#### YOUR TASK
Reproduce, with no changes, the lines in the records below that run from the line containing "Parameters with a mild" up to and including the line containing "- risk aversion".

** TASK INPUT follows **

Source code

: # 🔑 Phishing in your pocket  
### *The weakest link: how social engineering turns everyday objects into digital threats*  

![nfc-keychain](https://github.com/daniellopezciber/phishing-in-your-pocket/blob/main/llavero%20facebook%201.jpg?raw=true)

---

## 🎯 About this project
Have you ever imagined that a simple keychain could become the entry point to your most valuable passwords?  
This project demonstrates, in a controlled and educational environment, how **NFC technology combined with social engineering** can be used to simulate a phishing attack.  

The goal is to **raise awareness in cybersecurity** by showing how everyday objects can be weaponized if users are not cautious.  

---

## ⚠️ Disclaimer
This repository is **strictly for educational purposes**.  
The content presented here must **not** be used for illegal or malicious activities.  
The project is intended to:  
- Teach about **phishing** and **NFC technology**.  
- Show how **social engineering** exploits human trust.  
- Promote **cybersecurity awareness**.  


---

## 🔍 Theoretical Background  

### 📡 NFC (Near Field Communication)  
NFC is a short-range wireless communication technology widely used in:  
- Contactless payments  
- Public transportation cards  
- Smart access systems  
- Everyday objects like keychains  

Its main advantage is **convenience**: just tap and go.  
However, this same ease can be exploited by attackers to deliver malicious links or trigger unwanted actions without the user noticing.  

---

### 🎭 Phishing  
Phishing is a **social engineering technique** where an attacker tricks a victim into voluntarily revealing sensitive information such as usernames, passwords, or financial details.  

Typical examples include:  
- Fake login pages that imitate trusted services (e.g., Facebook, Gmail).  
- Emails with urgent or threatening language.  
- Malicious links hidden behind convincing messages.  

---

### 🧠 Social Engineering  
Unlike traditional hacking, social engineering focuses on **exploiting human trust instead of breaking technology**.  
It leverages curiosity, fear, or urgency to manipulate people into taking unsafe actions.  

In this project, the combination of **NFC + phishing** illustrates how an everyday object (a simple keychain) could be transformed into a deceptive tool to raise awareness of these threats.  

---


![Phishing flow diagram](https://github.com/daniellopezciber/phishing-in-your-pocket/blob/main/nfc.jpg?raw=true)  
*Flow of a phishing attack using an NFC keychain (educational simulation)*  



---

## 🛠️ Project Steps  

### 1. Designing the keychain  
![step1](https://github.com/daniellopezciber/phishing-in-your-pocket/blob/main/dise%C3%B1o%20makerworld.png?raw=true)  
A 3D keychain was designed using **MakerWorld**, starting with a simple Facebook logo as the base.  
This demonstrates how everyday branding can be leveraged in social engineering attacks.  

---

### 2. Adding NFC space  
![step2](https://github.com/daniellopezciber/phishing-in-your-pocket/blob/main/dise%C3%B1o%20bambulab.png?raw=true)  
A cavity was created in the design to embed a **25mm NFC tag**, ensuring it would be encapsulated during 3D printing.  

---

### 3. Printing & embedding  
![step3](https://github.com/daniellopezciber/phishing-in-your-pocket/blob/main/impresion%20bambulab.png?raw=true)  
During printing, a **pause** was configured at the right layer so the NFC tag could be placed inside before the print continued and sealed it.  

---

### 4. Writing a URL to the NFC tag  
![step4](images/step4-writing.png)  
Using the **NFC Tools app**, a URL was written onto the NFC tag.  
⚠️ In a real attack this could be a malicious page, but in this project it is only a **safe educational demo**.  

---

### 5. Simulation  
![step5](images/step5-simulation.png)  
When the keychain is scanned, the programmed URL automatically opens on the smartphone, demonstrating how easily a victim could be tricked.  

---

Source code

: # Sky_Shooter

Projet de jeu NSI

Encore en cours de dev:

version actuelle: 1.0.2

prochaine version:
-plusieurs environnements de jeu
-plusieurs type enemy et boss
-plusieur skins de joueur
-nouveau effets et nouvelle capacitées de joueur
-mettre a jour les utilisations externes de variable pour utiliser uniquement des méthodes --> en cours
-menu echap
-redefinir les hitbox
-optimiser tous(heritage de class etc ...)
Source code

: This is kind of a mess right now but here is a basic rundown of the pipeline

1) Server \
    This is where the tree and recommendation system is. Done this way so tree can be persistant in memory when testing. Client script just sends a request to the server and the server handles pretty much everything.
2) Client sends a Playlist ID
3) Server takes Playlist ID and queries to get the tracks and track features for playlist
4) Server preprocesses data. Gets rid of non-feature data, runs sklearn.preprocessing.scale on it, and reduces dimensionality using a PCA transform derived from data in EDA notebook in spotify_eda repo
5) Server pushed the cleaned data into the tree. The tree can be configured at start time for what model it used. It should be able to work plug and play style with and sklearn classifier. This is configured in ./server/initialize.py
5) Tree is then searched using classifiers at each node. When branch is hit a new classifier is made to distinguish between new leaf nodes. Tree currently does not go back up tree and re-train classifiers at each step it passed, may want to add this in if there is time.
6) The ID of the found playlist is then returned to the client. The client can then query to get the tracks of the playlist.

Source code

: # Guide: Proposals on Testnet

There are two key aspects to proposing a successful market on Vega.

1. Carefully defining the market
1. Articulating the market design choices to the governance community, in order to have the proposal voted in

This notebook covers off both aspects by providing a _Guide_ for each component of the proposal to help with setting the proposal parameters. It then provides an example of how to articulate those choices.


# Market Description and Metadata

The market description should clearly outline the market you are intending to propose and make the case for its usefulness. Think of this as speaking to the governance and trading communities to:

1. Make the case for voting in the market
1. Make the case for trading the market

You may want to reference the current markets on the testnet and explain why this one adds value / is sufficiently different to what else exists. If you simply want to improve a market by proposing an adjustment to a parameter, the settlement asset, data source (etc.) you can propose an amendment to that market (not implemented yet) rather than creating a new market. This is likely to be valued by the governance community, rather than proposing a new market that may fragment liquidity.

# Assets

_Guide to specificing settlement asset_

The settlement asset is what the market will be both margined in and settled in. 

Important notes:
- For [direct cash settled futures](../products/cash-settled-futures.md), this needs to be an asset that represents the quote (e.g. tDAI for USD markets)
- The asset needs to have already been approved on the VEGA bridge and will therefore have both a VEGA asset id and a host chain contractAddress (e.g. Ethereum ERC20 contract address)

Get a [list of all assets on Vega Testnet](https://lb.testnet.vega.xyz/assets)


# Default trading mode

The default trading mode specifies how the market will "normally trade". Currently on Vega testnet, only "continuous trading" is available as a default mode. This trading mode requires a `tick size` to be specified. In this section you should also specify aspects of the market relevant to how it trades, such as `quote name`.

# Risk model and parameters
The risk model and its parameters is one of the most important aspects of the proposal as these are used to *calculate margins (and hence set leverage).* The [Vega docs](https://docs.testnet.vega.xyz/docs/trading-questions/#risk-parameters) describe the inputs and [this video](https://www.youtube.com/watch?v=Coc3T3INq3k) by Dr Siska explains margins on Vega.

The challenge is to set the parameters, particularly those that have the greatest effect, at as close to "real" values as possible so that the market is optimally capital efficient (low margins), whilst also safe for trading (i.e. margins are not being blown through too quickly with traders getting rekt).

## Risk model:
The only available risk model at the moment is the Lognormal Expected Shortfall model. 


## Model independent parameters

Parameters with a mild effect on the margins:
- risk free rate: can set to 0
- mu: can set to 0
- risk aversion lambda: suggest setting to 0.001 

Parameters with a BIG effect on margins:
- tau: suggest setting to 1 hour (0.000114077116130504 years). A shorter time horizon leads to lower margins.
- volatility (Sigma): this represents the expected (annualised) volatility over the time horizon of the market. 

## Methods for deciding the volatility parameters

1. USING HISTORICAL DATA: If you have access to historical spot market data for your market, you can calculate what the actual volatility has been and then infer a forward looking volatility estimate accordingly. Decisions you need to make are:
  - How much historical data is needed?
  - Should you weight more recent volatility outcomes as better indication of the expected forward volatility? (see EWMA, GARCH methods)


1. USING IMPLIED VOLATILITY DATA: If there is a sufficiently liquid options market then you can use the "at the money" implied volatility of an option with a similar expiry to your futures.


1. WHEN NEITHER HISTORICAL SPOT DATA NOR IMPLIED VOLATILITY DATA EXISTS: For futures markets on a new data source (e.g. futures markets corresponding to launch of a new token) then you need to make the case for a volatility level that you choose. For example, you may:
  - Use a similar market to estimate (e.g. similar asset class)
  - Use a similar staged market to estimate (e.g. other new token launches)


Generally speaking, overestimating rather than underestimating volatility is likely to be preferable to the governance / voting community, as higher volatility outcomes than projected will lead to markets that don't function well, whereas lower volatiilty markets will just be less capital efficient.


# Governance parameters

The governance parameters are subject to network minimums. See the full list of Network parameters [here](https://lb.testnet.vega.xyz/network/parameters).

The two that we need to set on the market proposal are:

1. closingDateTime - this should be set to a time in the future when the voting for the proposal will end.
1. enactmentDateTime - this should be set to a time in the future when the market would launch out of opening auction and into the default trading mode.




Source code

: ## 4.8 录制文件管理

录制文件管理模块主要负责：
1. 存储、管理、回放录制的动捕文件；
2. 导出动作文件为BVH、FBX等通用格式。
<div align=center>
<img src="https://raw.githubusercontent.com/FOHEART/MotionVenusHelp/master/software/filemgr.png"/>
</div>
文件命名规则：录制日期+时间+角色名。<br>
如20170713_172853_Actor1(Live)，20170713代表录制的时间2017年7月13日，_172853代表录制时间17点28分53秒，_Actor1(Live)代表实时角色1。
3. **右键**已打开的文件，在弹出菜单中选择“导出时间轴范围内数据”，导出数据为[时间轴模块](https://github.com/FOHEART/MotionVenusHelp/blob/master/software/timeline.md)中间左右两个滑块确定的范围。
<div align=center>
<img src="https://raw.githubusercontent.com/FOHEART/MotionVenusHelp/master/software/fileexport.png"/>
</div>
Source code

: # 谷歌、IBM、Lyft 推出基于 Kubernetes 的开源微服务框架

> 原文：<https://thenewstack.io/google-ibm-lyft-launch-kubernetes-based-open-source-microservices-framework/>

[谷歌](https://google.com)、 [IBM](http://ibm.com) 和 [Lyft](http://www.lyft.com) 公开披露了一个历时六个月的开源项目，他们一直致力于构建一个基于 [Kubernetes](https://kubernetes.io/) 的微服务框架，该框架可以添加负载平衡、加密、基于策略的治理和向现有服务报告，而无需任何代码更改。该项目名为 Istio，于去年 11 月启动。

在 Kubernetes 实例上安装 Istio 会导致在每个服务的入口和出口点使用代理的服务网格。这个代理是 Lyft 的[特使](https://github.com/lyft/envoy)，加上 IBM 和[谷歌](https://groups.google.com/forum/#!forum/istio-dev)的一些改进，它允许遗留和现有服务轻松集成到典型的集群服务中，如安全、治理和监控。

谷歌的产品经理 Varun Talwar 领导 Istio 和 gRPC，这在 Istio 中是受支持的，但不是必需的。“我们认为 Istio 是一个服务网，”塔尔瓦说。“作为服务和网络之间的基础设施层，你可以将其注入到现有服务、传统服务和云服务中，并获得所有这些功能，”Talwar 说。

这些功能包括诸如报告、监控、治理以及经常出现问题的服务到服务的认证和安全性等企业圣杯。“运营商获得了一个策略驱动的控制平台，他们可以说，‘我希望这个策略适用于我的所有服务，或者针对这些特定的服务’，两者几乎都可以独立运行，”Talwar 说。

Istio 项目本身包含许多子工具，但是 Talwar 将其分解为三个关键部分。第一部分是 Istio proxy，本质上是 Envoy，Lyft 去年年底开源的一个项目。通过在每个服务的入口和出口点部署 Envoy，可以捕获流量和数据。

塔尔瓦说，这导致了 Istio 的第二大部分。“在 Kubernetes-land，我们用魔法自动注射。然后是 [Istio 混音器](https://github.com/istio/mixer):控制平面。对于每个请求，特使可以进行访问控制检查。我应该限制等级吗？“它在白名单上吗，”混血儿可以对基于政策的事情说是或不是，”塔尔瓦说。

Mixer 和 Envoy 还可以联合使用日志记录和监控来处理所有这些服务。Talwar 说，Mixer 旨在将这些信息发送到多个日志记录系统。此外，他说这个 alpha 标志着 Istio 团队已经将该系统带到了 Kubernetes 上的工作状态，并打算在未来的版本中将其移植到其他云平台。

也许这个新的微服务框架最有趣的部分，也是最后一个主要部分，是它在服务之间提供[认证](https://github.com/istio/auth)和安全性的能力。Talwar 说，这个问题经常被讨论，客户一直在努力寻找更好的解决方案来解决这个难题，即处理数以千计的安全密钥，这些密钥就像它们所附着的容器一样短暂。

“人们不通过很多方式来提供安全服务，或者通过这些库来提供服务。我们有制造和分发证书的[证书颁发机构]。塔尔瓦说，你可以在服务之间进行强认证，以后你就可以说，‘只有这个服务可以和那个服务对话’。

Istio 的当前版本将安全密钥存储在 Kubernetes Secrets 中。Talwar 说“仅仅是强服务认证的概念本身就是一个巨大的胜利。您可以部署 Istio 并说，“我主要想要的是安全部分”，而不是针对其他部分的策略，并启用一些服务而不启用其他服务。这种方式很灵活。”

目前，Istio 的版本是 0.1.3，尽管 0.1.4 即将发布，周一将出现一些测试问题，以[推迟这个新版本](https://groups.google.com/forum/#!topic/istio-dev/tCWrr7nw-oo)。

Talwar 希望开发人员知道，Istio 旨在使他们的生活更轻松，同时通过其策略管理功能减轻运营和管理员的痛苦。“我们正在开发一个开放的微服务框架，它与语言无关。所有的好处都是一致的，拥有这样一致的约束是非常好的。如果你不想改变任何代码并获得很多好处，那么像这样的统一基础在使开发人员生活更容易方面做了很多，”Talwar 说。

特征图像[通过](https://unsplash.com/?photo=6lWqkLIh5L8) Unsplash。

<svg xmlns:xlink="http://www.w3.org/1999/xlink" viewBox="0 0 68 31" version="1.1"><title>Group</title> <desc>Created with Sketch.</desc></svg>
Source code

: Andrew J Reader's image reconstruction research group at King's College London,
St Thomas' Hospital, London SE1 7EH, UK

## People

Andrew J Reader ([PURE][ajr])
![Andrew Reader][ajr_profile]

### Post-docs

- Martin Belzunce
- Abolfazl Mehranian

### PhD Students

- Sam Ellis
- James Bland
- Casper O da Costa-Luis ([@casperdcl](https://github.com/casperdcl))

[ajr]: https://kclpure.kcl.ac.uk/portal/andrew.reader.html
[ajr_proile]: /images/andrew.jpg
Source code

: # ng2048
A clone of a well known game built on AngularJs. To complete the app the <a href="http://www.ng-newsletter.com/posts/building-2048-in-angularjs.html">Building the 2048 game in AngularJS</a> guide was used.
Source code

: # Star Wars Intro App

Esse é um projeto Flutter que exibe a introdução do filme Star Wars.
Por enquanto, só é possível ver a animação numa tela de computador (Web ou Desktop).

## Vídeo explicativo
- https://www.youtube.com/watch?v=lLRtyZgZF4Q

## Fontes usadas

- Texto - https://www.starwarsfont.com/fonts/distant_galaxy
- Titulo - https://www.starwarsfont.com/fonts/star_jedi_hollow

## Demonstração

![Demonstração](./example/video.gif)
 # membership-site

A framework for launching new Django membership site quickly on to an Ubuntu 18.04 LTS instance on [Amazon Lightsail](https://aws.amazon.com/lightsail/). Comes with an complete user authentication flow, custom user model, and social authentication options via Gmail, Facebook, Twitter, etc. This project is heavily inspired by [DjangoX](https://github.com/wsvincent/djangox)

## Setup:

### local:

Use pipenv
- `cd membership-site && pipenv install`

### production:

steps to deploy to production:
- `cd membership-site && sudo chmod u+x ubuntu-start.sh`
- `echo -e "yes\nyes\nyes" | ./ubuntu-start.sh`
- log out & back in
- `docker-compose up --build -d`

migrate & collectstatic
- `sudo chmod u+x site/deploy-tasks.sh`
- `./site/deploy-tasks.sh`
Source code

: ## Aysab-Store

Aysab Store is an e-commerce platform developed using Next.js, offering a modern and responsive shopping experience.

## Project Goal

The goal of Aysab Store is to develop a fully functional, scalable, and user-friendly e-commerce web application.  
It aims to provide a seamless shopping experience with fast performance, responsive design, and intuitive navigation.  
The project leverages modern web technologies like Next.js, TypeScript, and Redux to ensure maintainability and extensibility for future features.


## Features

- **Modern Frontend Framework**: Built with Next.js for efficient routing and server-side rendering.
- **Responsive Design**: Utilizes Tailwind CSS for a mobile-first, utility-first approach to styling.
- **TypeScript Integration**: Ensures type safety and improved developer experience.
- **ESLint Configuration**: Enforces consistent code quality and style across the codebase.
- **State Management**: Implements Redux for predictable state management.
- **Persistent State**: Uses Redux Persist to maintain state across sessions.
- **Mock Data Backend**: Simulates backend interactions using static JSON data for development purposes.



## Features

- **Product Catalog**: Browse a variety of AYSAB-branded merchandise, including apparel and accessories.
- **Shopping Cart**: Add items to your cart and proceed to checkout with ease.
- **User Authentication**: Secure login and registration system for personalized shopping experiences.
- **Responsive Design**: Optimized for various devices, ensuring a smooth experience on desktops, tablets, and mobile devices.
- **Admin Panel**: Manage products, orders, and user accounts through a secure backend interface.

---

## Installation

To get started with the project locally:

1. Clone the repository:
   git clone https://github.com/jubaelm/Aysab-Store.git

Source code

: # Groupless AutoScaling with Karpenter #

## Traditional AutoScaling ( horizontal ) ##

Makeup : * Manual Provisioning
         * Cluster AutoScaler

** End of TASK INPUT **

#### FINISHED TASK
Parameters with a mild effect on the margins:
- risk free rate: can set to 0
- mu: can set to 0
- risk aversion lambda: suggest setting to 0.001 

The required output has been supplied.